Selection
The optimal scavenger concentration for sonochemical formation of Ag-nanoparticles is achieved for the concentration at which the scavenger exactly covers the cavitation bubble. This is supported by the good agreement between the alcohol concentration required for complete radical scavenging (Fig. 2) and maximum Ag-nanoparticle formation rate (Fig. 3). At lower alcohol concentrations, primary radicals are lost to recombination due to insufficient bubble coverage. At higher alcohol concentrations pyrolytic decomposition of excess alcohol contributes to a lower formation rate of primary radicals. This is in line with the decrease in Ag-nanoparticle formation rates at low and high alcohol concentrations (Fig. 3).

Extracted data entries
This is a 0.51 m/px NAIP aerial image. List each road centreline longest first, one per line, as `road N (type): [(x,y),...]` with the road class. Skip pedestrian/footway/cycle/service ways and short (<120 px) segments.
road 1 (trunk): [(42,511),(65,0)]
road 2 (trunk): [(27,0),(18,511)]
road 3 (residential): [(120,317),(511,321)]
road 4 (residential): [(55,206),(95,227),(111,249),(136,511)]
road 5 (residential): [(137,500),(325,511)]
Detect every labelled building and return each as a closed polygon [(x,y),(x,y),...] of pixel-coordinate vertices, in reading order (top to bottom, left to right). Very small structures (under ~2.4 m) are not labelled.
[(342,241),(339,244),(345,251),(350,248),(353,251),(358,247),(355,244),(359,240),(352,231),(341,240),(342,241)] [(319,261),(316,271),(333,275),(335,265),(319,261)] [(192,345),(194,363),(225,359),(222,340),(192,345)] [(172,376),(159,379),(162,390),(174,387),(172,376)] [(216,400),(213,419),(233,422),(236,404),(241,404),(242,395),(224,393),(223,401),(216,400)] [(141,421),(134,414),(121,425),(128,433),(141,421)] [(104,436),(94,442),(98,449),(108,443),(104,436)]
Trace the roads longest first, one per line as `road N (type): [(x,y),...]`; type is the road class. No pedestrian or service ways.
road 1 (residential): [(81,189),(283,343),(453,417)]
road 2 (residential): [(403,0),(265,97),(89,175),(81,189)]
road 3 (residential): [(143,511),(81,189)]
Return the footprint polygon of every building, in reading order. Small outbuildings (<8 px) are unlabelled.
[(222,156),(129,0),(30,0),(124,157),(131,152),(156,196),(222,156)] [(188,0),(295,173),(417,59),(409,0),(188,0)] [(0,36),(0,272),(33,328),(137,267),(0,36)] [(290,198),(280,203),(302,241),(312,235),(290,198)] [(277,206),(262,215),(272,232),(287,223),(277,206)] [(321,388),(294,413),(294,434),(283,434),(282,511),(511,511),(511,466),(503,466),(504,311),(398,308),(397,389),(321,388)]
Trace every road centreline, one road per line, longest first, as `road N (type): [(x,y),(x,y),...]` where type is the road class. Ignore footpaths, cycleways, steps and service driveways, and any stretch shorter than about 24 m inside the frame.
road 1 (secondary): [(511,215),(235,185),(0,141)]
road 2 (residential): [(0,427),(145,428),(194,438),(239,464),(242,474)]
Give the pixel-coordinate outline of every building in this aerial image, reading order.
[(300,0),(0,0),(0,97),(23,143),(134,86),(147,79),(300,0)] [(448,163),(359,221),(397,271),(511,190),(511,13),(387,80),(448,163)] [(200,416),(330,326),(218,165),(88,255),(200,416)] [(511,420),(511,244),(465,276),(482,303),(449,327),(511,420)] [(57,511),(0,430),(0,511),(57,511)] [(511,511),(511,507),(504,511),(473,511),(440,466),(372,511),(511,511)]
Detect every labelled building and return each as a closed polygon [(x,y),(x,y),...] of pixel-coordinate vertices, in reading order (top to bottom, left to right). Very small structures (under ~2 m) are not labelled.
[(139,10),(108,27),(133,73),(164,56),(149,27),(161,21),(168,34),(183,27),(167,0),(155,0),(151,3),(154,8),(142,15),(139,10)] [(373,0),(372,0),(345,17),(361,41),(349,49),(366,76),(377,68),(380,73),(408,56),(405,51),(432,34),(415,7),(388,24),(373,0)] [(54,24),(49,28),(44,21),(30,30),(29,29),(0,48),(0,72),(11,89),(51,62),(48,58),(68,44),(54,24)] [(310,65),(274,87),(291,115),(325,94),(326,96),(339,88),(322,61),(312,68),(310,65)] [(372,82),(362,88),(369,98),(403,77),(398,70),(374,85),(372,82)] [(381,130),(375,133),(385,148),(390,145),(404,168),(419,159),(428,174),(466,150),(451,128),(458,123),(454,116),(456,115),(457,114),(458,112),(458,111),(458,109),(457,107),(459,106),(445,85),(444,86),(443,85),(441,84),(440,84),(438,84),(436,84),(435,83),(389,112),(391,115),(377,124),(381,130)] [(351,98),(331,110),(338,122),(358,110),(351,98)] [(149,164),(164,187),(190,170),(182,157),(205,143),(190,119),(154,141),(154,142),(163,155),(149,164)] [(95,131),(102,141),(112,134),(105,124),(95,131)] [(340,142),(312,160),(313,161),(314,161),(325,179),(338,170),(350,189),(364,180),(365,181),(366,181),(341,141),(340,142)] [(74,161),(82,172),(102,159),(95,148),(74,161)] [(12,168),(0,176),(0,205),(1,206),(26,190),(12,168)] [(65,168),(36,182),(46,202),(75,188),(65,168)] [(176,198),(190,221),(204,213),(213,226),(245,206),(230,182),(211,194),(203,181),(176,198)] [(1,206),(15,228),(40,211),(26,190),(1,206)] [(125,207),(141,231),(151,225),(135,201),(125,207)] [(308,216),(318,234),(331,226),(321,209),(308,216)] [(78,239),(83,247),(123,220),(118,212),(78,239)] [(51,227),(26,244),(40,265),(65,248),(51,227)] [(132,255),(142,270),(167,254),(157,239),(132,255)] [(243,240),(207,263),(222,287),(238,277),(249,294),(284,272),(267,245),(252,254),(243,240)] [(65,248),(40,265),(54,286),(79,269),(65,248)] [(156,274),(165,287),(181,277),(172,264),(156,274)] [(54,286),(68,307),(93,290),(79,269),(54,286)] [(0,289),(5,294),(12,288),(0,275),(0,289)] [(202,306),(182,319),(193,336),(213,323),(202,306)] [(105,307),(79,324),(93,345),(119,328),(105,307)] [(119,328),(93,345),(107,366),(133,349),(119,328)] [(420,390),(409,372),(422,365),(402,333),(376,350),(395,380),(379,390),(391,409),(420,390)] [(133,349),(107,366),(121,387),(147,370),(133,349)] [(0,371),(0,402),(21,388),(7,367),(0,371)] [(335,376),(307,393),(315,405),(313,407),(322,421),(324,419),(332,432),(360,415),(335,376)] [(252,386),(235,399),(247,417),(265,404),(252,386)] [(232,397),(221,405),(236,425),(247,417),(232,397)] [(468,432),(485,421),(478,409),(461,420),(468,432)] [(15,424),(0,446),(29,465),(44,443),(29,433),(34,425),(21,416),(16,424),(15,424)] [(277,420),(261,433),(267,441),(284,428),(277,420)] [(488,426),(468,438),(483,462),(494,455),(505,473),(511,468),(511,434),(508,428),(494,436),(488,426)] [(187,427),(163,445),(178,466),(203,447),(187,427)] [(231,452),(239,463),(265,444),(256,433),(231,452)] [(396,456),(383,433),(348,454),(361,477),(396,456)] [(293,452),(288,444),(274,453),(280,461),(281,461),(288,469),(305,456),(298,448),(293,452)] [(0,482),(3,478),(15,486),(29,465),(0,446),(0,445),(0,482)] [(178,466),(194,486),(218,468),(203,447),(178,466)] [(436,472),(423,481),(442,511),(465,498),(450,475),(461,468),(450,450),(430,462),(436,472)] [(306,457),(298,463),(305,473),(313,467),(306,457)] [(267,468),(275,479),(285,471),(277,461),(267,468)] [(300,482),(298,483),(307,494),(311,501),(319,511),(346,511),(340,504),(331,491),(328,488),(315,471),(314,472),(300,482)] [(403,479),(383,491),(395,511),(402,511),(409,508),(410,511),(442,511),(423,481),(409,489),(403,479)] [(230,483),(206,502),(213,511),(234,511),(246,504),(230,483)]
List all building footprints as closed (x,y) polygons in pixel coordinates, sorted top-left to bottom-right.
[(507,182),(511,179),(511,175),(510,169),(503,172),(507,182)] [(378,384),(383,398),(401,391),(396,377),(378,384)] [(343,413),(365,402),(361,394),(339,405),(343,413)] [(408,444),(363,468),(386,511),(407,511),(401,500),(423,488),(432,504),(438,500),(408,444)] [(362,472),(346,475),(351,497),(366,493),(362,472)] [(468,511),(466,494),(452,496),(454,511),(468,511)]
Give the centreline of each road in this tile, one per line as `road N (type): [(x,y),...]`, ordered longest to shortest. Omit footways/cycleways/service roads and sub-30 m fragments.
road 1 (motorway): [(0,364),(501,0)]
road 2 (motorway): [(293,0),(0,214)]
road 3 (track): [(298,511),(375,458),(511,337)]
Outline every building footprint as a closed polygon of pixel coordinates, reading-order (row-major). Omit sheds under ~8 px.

Goals
**a.** According to the passage on sonochemical silver nanoparticle formation, why are primary radicals lost at lower alcohol concentrations?
**b.** Go on with the passage on sonochemical silver nanoparticle formation, starting after its last sentence.

Solved problems
**a.** They are lost to recombination because the alcohol does not cover the cavitation bubble sufficiently.

**b.**
If the cavitation bubble is not completely covered by the scavenger, the primary radicals may recombine in scavenger-deficient areas of the hot-spot27. This is consistent with the low scavenging efficiencies observed at low alcohol concentrations (Fig. 2). Low scavenging efficiencies means that less secondary radicals are formed. Correspondingly low rates are therefore observed for the Ag-nanoparticle formation (Fig. 3) because it proceeds through reactions with secondary radicals12. As the alcohol concentration increases, more of the cavitation bubbles are covered by the scavenger and less recombination occurs. This is evident from the high scavenging efficiencies observed at higher scavenger concentrations (Fig. 2). As a result, more secondary radicals are generated which increases the Ag-nanoparticle formation rates (Fig. 3).

Increasing the scavenger concentration beyond complete bubble coverage does not contribute to more scavenging of primary radicals. However, the excess scavenger will still be subject to the high temperatures that are associated with the hot-spot region28. Previous studies on decomposition of alcohols through high frequency ultrasound have shown that alkanes and alkenes are formed as gaseous decomposition products22,23. Accumulation of these compounds in the cavitation bubbles will alter the collapse conditions of the bubbles. This is because the polytropic ratio (\(\gamma\)) is pushed towards lower values when moving from monoatomic Ar (1.66) to polyatomic organic species (1.3–1.2)17,21,29. A decrease in the polytropic ratio leads to a decrease in the bubble collapse temperature (T)

$$\begin{aligned} T = T_{\rm{bulk}}\left( \frac{R_{\rm{max}}}{R_{0}}\right) ^{3(\gamma - 1)} \end{aligned}$$
(6)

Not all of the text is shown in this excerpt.